▸ **WORKING DATA**:
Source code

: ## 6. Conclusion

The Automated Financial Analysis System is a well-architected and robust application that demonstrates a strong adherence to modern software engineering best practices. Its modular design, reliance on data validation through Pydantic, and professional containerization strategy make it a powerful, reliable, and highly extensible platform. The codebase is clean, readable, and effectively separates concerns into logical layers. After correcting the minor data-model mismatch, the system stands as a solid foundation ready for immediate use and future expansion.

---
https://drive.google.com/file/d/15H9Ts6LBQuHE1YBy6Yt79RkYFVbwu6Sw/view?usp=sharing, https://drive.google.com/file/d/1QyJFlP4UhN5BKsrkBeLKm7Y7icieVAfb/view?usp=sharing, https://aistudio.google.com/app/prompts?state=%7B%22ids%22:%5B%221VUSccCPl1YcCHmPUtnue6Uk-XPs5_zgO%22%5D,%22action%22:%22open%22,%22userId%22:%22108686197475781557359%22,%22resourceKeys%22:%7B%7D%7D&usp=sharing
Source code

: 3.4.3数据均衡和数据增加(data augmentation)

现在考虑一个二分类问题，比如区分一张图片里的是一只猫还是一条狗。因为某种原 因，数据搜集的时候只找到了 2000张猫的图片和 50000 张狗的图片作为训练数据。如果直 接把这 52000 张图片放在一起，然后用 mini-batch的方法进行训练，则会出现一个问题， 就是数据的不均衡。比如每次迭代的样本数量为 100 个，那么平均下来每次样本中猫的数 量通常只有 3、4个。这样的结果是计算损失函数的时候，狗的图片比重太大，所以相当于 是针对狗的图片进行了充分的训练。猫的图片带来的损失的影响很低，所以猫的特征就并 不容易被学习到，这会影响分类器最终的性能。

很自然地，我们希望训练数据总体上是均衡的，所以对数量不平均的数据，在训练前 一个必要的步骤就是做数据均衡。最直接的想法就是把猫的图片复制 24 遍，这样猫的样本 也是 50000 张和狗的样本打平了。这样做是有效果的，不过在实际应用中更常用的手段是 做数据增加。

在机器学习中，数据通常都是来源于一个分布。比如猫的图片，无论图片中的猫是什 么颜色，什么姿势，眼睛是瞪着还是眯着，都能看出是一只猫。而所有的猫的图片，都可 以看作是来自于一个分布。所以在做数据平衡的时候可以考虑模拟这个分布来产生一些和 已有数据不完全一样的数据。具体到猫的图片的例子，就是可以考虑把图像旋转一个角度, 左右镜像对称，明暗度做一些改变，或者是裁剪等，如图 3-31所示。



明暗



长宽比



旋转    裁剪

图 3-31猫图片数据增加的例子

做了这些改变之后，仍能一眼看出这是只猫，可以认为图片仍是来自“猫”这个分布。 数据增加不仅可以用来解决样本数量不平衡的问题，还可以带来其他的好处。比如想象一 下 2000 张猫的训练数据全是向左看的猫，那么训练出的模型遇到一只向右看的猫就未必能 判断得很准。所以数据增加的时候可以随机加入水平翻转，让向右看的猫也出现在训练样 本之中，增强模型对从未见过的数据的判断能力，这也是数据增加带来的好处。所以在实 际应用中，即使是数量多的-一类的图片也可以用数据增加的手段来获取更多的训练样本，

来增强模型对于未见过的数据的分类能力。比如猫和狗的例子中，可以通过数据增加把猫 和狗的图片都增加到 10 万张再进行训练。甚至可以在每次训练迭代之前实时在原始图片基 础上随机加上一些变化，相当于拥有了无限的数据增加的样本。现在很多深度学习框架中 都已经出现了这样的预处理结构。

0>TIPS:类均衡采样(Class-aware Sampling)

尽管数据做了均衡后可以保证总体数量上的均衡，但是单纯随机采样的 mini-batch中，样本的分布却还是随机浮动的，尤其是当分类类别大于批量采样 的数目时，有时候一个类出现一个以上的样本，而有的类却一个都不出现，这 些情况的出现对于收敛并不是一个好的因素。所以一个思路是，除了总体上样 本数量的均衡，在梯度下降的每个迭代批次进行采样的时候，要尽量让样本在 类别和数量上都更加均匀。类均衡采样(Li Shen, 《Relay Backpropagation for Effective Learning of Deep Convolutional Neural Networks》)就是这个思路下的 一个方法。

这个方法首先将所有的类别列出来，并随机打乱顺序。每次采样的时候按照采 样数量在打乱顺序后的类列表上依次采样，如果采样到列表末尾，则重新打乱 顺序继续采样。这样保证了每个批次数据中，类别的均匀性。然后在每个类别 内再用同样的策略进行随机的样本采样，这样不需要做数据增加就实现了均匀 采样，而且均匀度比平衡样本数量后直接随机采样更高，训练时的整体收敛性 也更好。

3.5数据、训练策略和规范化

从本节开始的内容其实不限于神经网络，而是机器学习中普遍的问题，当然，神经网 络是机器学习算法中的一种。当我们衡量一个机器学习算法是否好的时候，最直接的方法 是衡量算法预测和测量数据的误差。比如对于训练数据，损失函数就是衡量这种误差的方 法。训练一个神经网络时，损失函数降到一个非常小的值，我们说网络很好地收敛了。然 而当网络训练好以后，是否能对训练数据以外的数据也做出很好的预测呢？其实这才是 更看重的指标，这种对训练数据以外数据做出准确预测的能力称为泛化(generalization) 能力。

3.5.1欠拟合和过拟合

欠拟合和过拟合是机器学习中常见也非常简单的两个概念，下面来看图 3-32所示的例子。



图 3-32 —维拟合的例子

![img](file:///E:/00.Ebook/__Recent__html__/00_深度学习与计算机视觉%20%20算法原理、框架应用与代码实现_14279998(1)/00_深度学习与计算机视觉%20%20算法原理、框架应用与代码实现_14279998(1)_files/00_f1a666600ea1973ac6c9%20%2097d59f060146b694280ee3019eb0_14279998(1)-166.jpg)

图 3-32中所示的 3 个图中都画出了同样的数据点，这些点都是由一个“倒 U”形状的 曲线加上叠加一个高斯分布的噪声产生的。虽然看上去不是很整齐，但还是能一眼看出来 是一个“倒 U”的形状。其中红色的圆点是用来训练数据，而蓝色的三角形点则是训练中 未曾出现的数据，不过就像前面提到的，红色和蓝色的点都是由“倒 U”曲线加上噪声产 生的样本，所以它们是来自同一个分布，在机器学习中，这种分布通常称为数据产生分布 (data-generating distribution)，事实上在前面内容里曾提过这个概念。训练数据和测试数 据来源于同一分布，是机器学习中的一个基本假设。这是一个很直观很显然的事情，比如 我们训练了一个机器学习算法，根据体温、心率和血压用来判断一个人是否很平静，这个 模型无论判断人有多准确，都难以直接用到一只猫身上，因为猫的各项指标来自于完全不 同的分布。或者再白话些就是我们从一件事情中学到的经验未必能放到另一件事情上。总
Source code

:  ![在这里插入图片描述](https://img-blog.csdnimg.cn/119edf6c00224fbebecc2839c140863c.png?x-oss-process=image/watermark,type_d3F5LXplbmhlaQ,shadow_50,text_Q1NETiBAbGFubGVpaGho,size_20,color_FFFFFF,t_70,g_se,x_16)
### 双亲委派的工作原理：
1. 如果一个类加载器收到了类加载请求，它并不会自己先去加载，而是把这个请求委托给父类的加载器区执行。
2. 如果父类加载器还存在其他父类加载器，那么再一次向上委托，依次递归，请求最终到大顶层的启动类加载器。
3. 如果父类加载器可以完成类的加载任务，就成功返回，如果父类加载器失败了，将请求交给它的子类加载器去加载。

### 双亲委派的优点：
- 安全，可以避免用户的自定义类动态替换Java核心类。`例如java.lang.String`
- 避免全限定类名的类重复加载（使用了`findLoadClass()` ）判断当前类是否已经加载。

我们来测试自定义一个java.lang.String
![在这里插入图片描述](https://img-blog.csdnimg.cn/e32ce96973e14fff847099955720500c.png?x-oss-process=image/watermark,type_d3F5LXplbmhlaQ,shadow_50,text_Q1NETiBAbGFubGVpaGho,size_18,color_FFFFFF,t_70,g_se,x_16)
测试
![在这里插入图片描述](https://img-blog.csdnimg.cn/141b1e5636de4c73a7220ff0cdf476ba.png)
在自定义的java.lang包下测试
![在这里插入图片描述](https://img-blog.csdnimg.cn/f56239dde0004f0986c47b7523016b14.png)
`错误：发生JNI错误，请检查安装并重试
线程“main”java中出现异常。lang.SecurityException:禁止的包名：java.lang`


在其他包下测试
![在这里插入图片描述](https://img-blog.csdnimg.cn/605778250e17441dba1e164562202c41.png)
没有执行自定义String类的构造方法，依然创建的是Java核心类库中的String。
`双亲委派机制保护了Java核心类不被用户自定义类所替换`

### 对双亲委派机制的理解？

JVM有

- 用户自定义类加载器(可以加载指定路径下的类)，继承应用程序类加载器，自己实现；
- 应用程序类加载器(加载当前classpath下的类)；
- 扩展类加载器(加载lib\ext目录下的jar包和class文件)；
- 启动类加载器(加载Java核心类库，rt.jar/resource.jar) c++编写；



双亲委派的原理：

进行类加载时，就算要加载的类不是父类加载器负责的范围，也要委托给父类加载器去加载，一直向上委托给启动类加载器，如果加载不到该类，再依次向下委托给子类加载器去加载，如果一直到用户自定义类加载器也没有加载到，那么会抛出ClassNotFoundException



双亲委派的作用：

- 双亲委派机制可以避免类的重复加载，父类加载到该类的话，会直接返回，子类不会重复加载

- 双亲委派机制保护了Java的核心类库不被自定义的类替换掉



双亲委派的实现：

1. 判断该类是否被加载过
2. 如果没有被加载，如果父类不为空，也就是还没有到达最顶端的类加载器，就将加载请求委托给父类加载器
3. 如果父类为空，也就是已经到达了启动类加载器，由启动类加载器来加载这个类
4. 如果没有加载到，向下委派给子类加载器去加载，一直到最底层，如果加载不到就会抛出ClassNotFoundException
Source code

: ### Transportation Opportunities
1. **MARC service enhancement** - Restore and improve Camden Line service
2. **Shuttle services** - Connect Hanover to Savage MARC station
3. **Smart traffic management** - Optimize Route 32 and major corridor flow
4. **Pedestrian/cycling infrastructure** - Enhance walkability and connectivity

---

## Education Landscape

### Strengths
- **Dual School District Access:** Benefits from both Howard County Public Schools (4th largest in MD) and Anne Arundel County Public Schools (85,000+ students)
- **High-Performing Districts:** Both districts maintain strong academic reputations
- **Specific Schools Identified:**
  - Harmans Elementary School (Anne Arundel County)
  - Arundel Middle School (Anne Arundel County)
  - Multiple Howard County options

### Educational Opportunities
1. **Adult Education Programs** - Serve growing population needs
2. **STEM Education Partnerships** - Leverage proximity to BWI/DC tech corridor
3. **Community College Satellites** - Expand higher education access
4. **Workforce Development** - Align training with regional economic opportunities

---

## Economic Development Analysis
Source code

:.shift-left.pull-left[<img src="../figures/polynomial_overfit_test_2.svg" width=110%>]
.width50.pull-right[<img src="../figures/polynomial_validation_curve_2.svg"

▸ **WORK ORDER**: Rewrite the data as a JSON list of strings, one string per line. Start at the beginning of the data, end with the line containing "The Automated Financial", and leave out blank lines.

▸ **ANSWER SPACE**:
[
  "Source code",
  ": ## 6. Conclusion",
  "The Automated Financial Analysis System is a well-architected and robust application that demonstrates a strong adherence to modern software engineering best practices. Its modular design, reliance on data validation through Pydantic, and professional containerization strategy make it a powerful, reliable, and highly extensible platform. The codebase is clean, readable, and effectively separates concerns into logical layers. After correcting the minor data-model mismatch, the system stands as a solid foundation ready for immediate use and future expansion."
]